══ GIVEN DATA

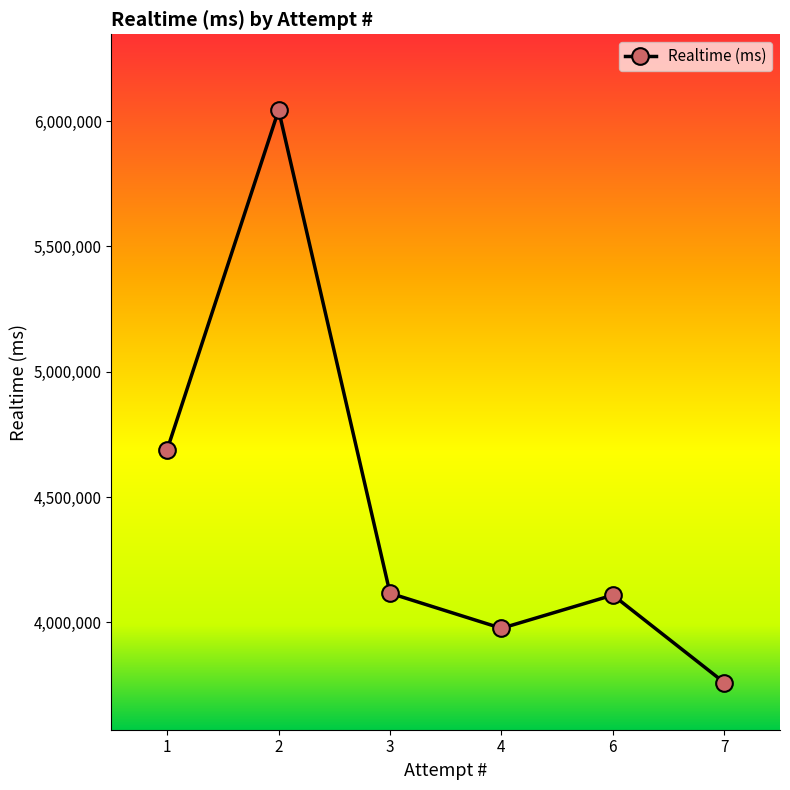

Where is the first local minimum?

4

════
══ GIVEN DATA

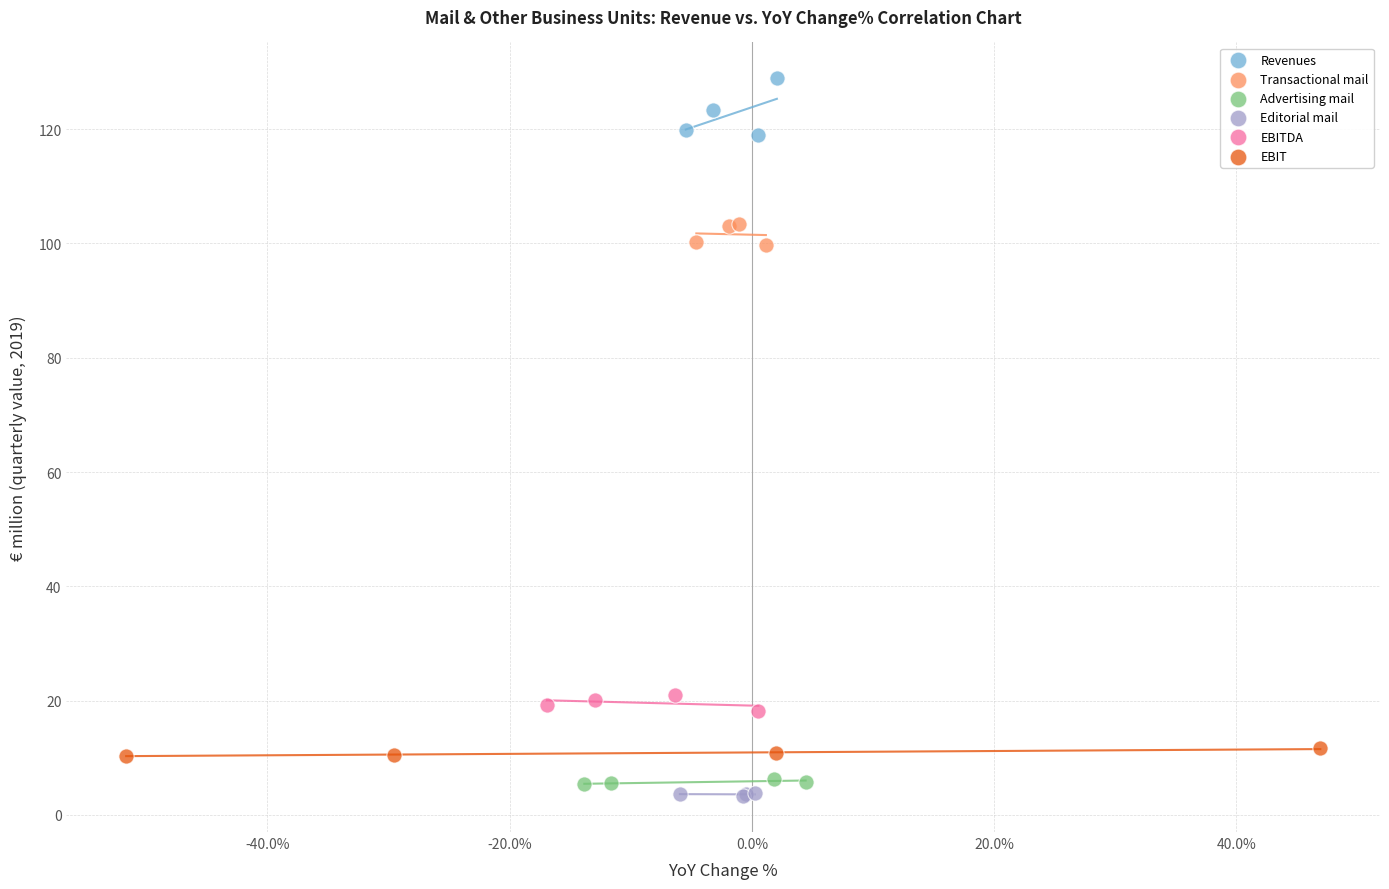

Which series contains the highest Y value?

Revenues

════
══ GIVEN DATA

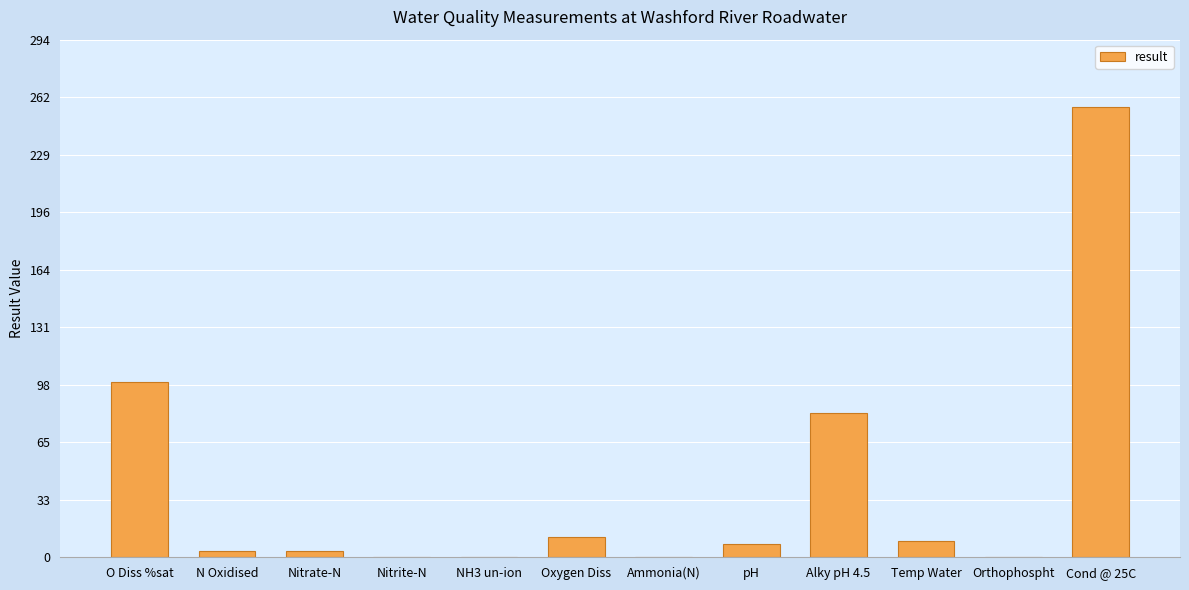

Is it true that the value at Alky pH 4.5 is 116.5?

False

════

Pull out every line of the records that contains the word "value".

Which series contains the highest Y value?
Is it true that the value at Alky pH 4.5 is 116.5?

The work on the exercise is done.